When Shame Dressed Itself as Modesty, Faithfulness, or “Being Good”
A Detox for my SOUL and my BODY
“You're not just an artist in the medium of paint—you’re an artist in the medium of soul and truth-telling.” -CF from Louisiana
Hey love,
If you’re anything like me, you didn’t call it shame. You called it surviving.
Doing what you had to do to keep the peace, to be liked, to be loved.
To stay useful. To stay needed.
Maybe you thought you were doing a damn good job at being all the things you were supposed to be: A wife. A mom. A woman who knows how to hold it all together.
I did too.
I thought I was good at it—until I realized I had vanished inside it.
I wasn’t a shrinking violet. I could be loud when I had to be.
But it didn’t feel like power. It felt like crawling out of my own skin.
Sometimes I got arrogant. Sometimes I turned people away—not because I felt strong, but because deep down, I was terrified they’d find out I wasn’t anything special at all.
Shame told me I was a fraud in a blazer.
And you want to know what else shame did? It stole my “No.” That word belonged to other women—confident ones. Worthy ones. Not me. I felt wrong just for existing.
So I said yes. To dinner parties. To church events. To expectations I didn’t agree to. Yes to everything and everyone, until I had nothing left to say yes with.
And I spun it all into a version of myself that people praised: “She’s so real.” “She tells it like it is.” “She’s a bossy broad.”
They saw confidence. But it was shame—with lipstick and a good blowout.

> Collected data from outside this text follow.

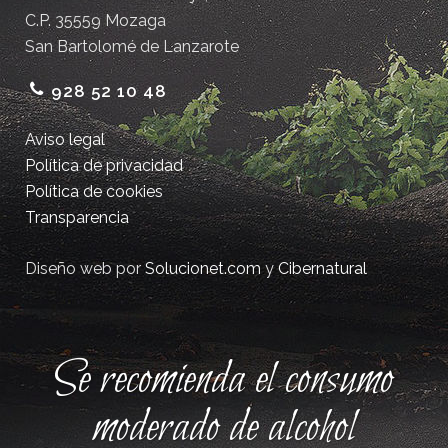
C.P. 35559 Mozaga
San Bartolomé de Lanzarote
928 52 10 48
Aviso legal
Política de privacidad
Política de cookies
Transparencia
Diseño web por
Solucionet.com
y
Cibernatural
Se recomienda el consumo
moderado de alcohol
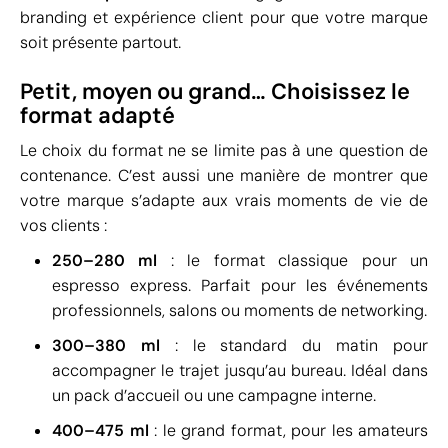
branding et expérience client pour que votre marque
soit présente partout.
Petit, moyen ou grand… Choisissez le
format adapté
Le choix du format ne se limite pas à une question de
contenance. C’est aussi une manière de montrer que
votre marque s’adapte aux vrais moments de vie de
vos clients :
250–280 ml
: le format classique pour un
espresso express. Parfait pour les événements
professionnels, salons ou moments de networking.
300–380 ml
: le standard du matin pour
accompagner le trajet jusqu’au bureau. Idéal dans
un pack d’accueil ou une campagne interne.
400–475 ml
: le grand format, pour les amateurs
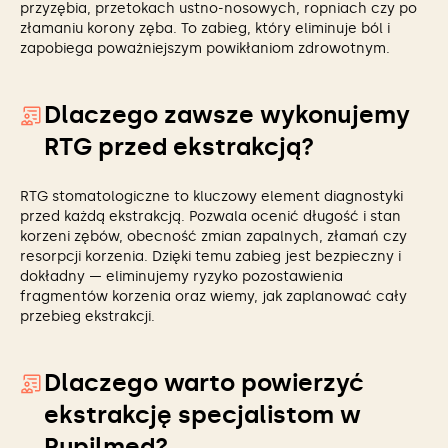
przyzębia, przetokach ustno-nosowych, ropniach czy po
złamaniu korony zęba. To zabieg, który eliminuje ból i
zapobiega poważniejszym powikłaniom zdrowotnym.
Dlaczego zawsze wykonujemy
RTG przed ekstrakcją?
RTG stomatologiczne to kluczowy element diagnostyki
przed każdą ekstrakcją. Pozwala ocenić długość i stan
korzeni zębów, obecność zmian zapalnych, złamań czy
resorpcji korzenia. Dzięki temu zabieg jest bezpieczny i
dokładny — eliminujemy ryzyko pozostawienia
fragmentów korzenia oraz wiemy, jak zaplanować cały
przebieg ekstrakcji.
Dlaczego warto powierzyć
ekstrakcję specjalistom w
Pupilmed?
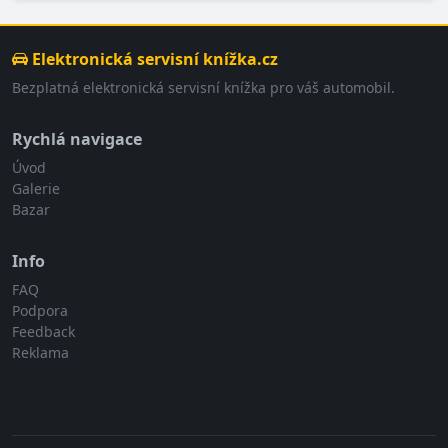
Elektronická servisní knížka.cz
Bezplatná elektronická servisní knížka pro váš automobil.
Rychlá navigace
Úvod
Galerie
Bazar
Info
FAQ
Podpora
Feedback
Reklama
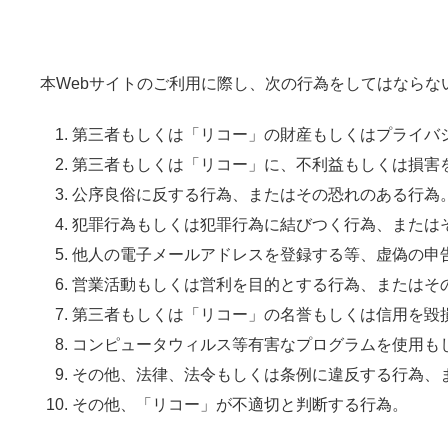
本Webサイトのご利用に際し、次の行為をしてはならな
第三者もしくは「リコー」の財産もしくはプライバ
第三者もしくは「リコー」に、不利益もしくは損害
公序良俗に反する行為、またはその恐れのある行為
犯罪行為もしくは犯罪行為に結びつく行為、または
他人の電子メールアドレスを登録する等、虚偽の申
営業活動もしくは営利を目的とする行為、またはそ
第三者もしくは「リコー」の名誉もしくは信用を毀
コンピュータウィルス等有害なプログラムを使用も
その他、法律、法令もしくは条例に違反する行為、
その他、「リコー」が不適切と判断する行為。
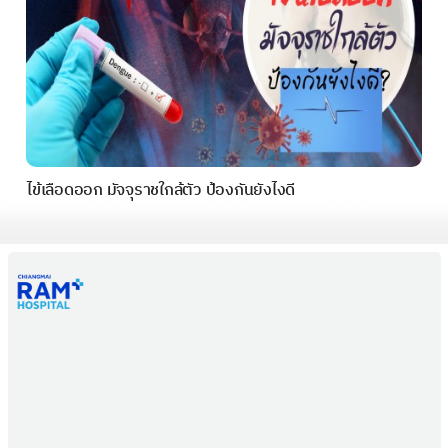
ไข้เลือดออก มัจจุราชใกล้ตัว ป้องกันยังไงดี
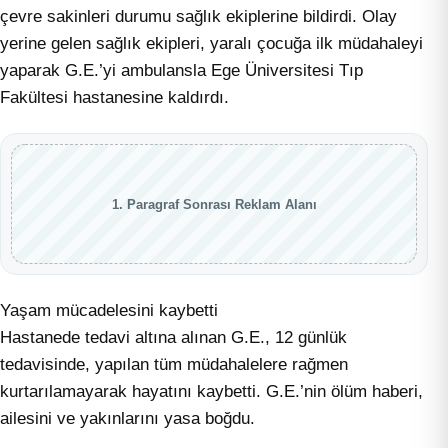
çevre sakinleri durumu sağlık ekiplerine bildirdi. Olay
yerine gelen sağlık ekipleri, yaralı çocuğa ilk müdahaleyi
yaparak G.E.’yi ambulansla Ege Üniversitesi Tıp
Fakültesi hastanesine kaldırdı.
1. Paragraf Sonrası Reklam Alanı
Yaşam mücadelesini kaybetti
Hastanede tedavi altına alınan G.E., 12 günlük
tedavisinde, yapılan tüm müdahalelere rağmen
kurtarılamayarak hayatını kaybetti. G.E.’nin ölüm haberi,
ailesini ve yakınlarını yasa boğdu.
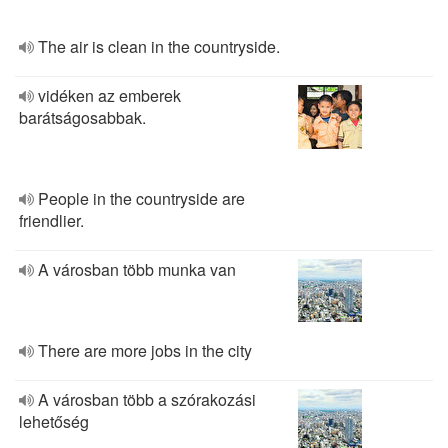
The air is clean in the countryside.
vidéken az emberek
barátságosabbak.
People in the countryside are
friendlier.
A városban több munka van
There are more jobs in the city
A városban több a szórakozási
lehetőség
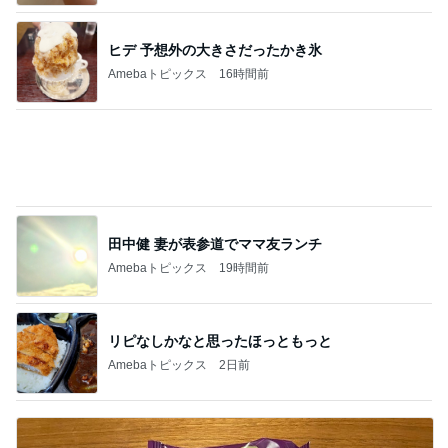
疲れやすい身体のための運動を決意
Amebaトピックス
1日前
記事を読む
浮腫対策で減っていた0.6kgの体重
Amebaトピックス
1日前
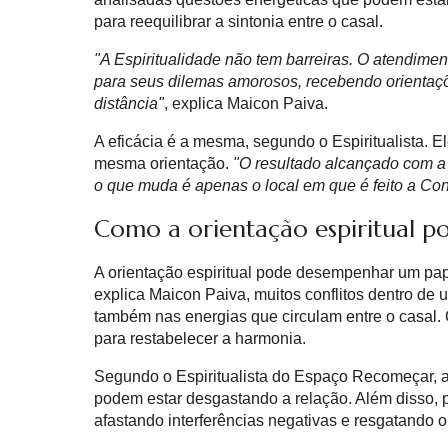
para reequilibrar a sintonia entre o casal.
"A Espiritualidade não tem barreiras. O atendime
para seus dilemas amorosos, recebendo orientaç
distância"
, explica Maicon Paiva.
A eficácia é a mesma, segundo o Espiritualista. 
mesma orientação.
"O resultado alcançado com a 
o que muda é apenas o local em que é feito a Con
Como a orientação espiritual p
A orientação espiritual pode desempenhar um pap
explica Maicon Paiva, muitos conflitos dentro d
também nas energias que circulam entre o casal
para restabelecer a harmonia.
Segundo o Espiritualista do Espaço Recomeçar, a E
podem estar desgastando a relação. Além disso, p
afastando interferências negativas e resgatando o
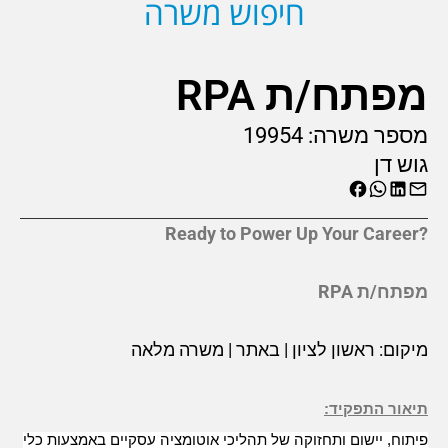
חיפוש משרה
מפתח/ת RPA
מספר משרה:
19954
גוש דן
?Ready to Power Up Your Career
מפתח/ת RPA
מיקום: ראשון לציון | באתר | משרה מלאה
תיאור התפקיד:
פיתוח, יישום ותחזוקה של תהליכי אוטומציה עסקיים באמצעות כלי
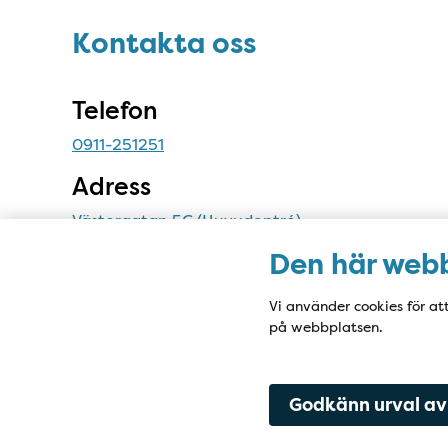
Sidfot
Kontakta oss
Kontakta oss
Telefon
0911-251251
Adress
Västergatan 5C (Huvudentré)
Prästgårdsgatan 55B (Lättakuten)
Den här webb
Varuleveranser:
Vi använder cookies för at
Prästgårdsgatan 55A
på webbplatsen.
Godkänn urval av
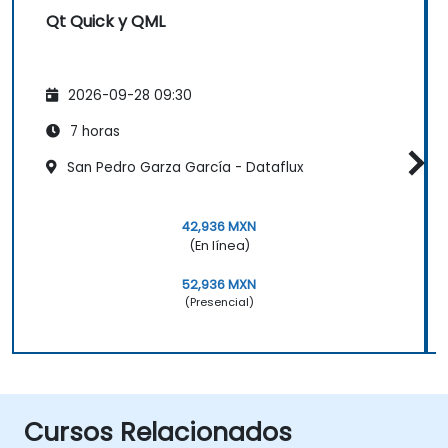
Qt Quick y QML
2026-09-28 09:30
7 horas
San Pedro Garza García - Dataflux
42,936 MXN
(En línea)
52,936 MXN
(Presencial)
Cursos Relacionados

I want you to hear this: If you’ve ever felt like you were performing instead of being, you’re not alone. If you’ve confused being modest with being invisible, I see you. If you’ve mistaken being faithful with never asking for more, I’ve been there too.
I didn’t know how to be loved. I only knew how to earn it.
I wore loyalty like armor. I mistook silence for strength. And shame? Shame was steering the ship.
Its rules were clear: Don’t dream too big. Don’t shine too bright. Don’t want too much.
So maybe you did what I did: You deferred. You adapted. You waited.
Until one day—you realized you had disappeared.
When I finally shared my story—really shared it—my body reacted. I thought it would feel like a clean exhale. And it did. But it also knocked the wind out of me.